Veuleman is a Lake Charles native who attended elementary and middle school at J.I. Watson and graduated from Iowa High School.

While in grade school, she struggled and found math and English “especially challenging.” However, she was taught by educators who were committed to nurturing a healthy appreciation for education in her. This was especially true for her English teachers.

“I was blessed to have had two exceptional English teachers who instilled in me the love of writing. This affected my decision to be an educator because I have a deep understanding of skills and strategies that worked for me along the way.”

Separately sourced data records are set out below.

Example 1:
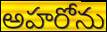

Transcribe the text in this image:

అహరోను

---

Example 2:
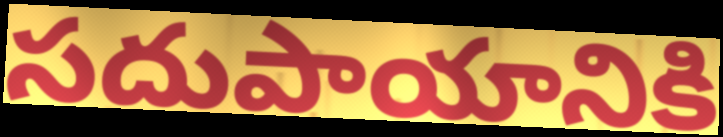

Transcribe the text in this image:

సదుపాయానికి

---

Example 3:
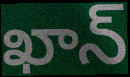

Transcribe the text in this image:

ఖాన్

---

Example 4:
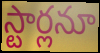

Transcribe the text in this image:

స్టార్లనూ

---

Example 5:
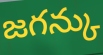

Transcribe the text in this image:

జగన్కుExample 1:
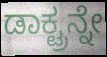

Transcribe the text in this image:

ಡಾಕ್ಟ್ರನ್ನೇ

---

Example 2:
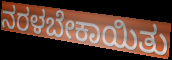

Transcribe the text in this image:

ನರಳಬೇಕಾಯಿತು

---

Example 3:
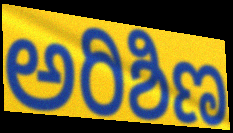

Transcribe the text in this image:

ಅರಿಶಿಣ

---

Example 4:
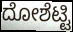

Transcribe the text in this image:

ದೋಶೆಟ್ಟಿ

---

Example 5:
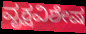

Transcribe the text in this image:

ವೃಕ್ಷವಿಶೇಷ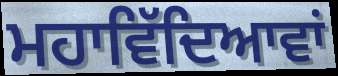
ਮਹਾਵਿੱਦਿਆਵਾਂ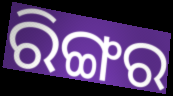
ରିଙ୍ଗରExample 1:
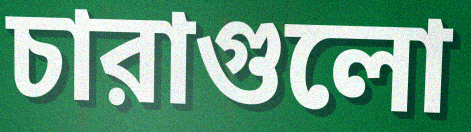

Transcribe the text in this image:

চারাগুলো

She went on to earn a Bachelor of Science in elementary education from McNeese State University and later earned a micro-credential in teacher mentorship.

At LeBleu Settlement, she is also on the school’s leadership committee and is the student council sponsor. She also serves as a new teacher mentor.

Her teaching techniques are modeled after the teachers who molded her, and Veuleman has determined that education is the only career right for her.

The best part of teaching for Veuleman is the opportunity to witness student growth from the beginning of the year to the end.

She maintains high expectations for her students to ensure they master the skills needed to succeed in the next chapter of their academic journey — middle school — and beyond.

Veuleman believes education builds a community and allows it to “progress and thrive” because of the opportunities available for educated adults.

“It enables individuals to give back and create better economic standing and growth.”

A clear path to success hinges on the “growth mindset.” This practice is vital for both students and teachers and is bolstered by positive thinking and student engagement, she said. She is happy knowing that her work as a teacher contributes to the future of Southwest Louisiana.

“I love knowing what I do in the classroom makes a difference in the world.”

She and her students become “very connected” throughout the school year. The bonds she forms with them are so deep that many former students email her or visit her classroom to talk to her about their lives, she said.

“We chat about our day, our lives, and our goals. The bond between teacher and student is extremely strong. There are a lot of tears at the end of the school year.”

Her classroom is filled with “a lot of laughter” and “many smiles.” Veuleman said she makes students feel safe and welcomed because she is always willing to listen to how they feel.

“The environment is very open and ran in a democratic fashion with student-centered learning being a key concept. Every student has a voice and understands the value of high expectations.”

The field of education is not for everyone, but is nonetheless rewarding, she explained.

“The pay is low, the hours are long, and at times the burdens can be heavy; however, the rewards are much greater. Above all else, what other career gives hugs, smiles, and hearts drawn on construction paper just to show love and appreciation?”